- **DATASET RECORDS**:
━━━━━━━━━━━━━━━━━━━━━━━━━━━━━━

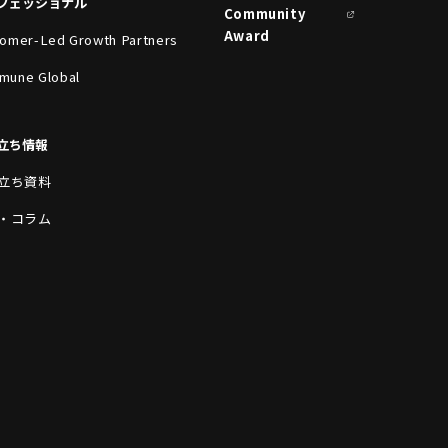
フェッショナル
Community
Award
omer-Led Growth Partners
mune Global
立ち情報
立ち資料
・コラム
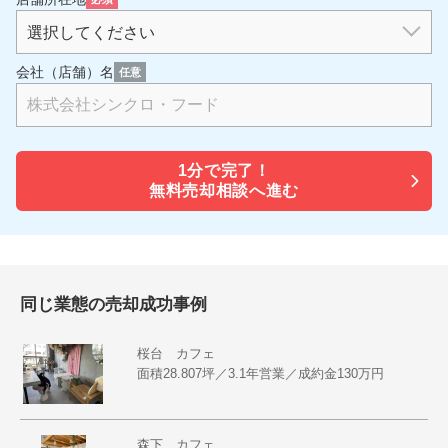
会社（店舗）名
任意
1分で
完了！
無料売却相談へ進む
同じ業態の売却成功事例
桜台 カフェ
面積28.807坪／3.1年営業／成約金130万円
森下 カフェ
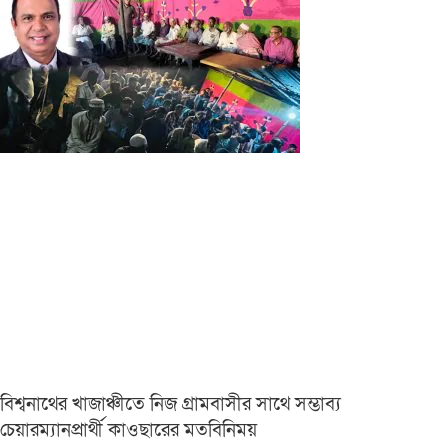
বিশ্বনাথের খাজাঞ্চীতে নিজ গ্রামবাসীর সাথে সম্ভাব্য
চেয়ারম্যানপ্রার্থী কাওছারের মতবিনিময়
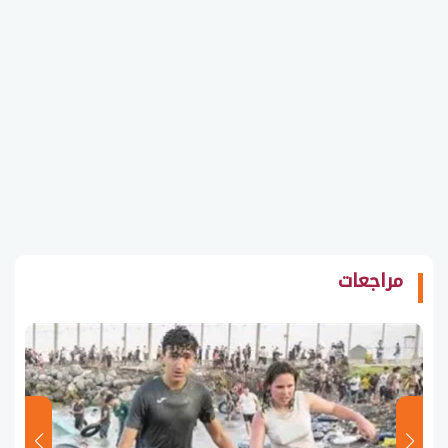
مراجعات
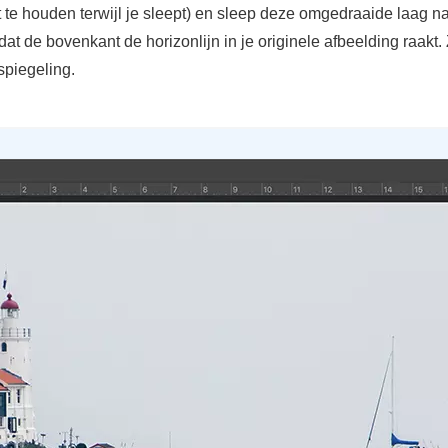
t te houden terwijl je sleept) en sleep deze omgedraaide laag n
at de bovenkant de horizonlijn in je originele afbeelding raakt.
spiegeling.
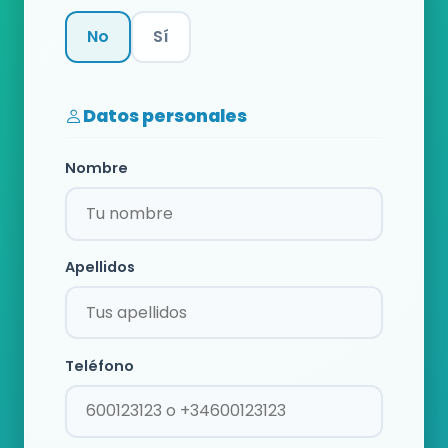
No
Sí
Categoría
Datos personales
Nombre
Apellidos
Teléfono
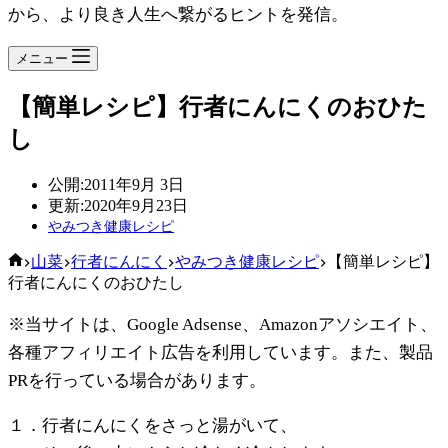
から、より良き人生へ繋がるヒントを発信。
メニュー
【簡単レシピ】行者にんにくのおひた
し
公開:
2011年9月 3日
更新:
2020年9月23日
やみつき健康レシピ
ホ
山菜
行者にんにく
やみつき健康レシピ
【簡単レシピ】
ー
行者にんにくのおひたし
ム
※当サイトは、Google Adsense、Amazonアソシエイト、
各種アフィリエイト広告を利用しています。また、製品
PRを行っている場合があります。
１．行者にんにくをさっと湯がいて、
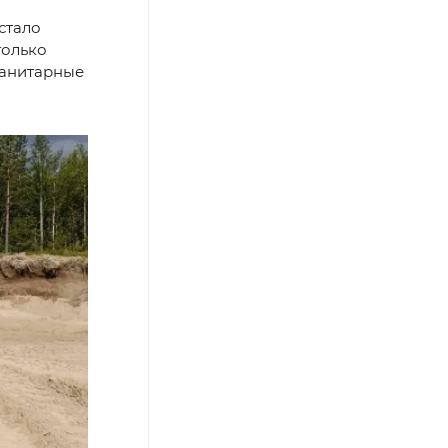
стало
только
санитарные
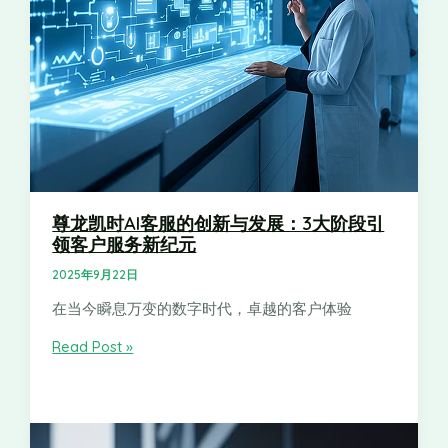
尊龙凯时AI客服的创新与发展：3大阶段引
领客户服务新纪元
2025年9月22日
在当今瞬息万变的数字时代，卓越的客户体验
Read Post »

━━━━━━━━━━━━━━━━━━━━━━━━━━━━━━

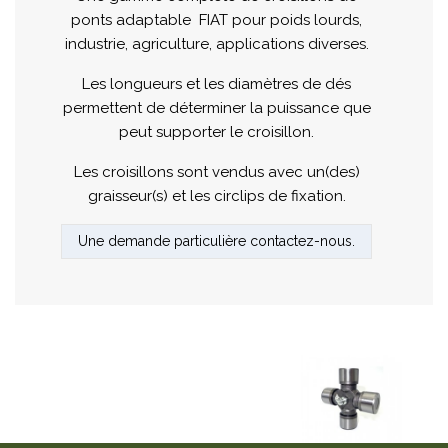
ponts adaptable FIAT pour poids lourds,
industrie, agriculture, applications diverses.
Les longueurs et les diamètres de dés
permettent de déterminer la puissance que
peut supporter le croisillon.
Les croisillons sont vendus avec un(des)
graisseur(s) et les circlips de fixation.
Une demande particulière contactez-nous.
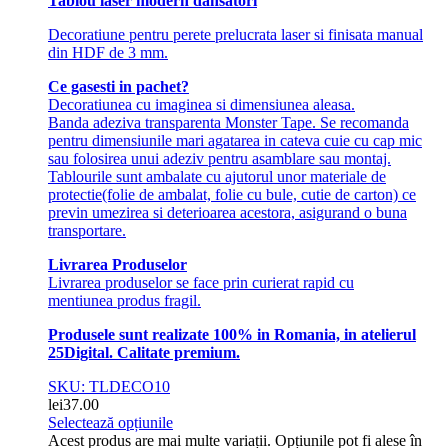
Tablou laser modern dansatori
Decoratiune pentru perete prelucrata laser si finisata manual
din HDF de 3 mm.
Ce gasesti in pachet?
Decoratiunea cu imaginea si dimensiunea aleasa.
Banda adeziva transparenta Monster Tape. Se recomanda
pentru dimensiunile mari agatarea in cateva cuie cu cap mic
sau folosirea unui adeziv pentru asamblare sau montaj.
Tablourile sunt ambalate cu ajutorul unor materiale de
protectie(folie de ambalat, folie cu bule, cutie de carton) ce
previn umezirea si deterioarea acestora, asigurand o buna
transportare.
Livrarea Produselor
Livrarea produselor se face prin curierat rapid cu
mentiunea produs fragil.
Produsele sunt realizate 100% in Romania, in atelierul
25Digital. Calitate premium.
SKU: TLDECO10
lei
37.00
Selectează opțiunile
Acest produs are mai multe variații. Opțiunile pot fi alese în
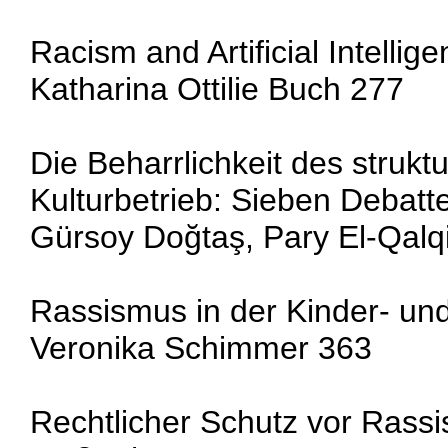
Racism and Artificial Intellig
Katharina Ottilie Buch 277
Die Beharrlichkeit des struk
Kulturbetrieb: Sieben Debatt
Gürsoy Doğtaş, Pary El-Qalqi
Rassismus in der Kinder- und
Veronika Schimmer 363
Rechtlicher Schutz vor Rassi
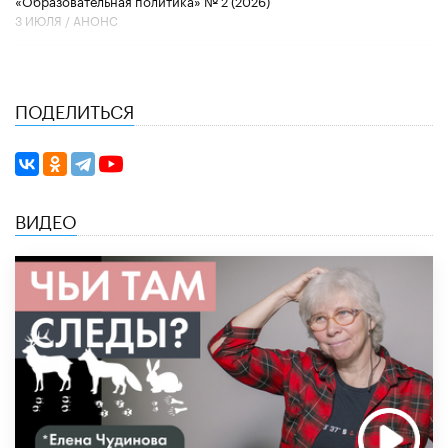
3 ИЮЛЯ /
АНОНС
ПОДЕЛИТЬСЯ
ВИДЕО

━━━━━━━━━━━━━━━━━━━━━━━━━━━━━━

- **PROBLEM DESCRIPTION**:
Each line of the data that includes the word "laser" counts once; report the total and nothing more.

- **RESULT FOR THIS TASK**:
2